- Take time to imagine your family culture in detail. Relax. Breathe. Trust. Allow. Co-create your vision with the help of the entire universe. There are visible and invisible helpers everywhere!
- Remember rhythms; they give structure, space and healthy breathing to your days, weeks, and seasons of the year.
- Pay attention to what you want, not to what you don’t want. Whatever you look for, you will find and magnify with your attention.
- Be open and willing to learn. Life is full of lessons. Be a fearless learner and you will become calm, confident and capable of handling whatever comes along. That’s what your child needs most: the model of an evolving human being.
- Your child wants to know how to get along in life. Show him or her how. Communicate clearly what you want through your thoughts, actions and spoken words (in that order). Avoid too much talk, it leads to the child shutting down and not listening.

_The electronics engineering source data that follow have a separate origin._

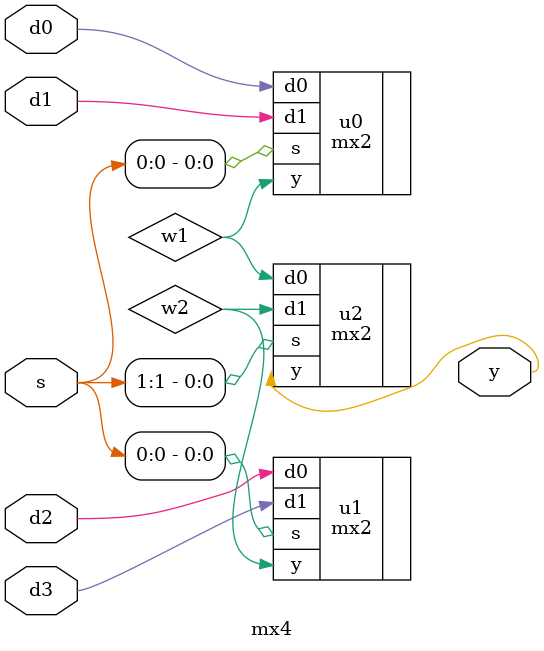
<source format=v>
module mx4(y,d0,d1,d2,d3,s);// module name is mx4
	input d0,d1,d2,d3;// 1bit input signal
	input [1:0] s;// 2bit output signal 
	output y; //1bit otuput signal
	
	wire w1,w2;
	// module instance name is u0 u1 u2, use mx2 module
	mx2 u0(.d0(d0), .d1(d1), .s(s[0]), .y(w1));
	mx2 u1(.d0(d2), .d1(d3), .s(s[0]), .y(w2));
	mx2 u2(.d0(w1), .d1(w2), .s(s[1]), .y(y));
	
endmodule

</source>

- When making decisions, if you choose input, ask for no more than two or three opinions from known and trusted sources. Then decide and stay the course until you decide otherwise.
- Recognize states of hyper or hypo vigilance. Strive to stay in the middle, the optimal zone. When you veer in either direction, recognize it and adjust accordingly. Your child will align with you.
- When you hold your child too close, you cannot see him or her. Step back to observe your child and you might be surprised! There is an innate program for growth and development.
- Going away and coming back home builds security in a child, trust in a world that is good. Parenting’s goal is your child’s independence; take age-appropriate steps toward it, lavishing lots of love whenever your child returns to you.
- If you feel like you don’t have enough time, pay attention to your time management or take something off your calendar. Breathless and busy are signs of imbalance. Time is a precious resource! Take care of how you manage it.
- The days might be long, but the years are short. Your child spends about twenty years living in your house, but your relationship continues much longer. Seize the opportunity to teach your child values, skills and balance while you can, so you can reduce regrets later.
- Don’t forget to have fun! Laugh a lot, be grateful for everything, especially what annoys you. There is always a little bit of light, of humor, of joy, even in the darkest day. Get really, really, really good at finding it.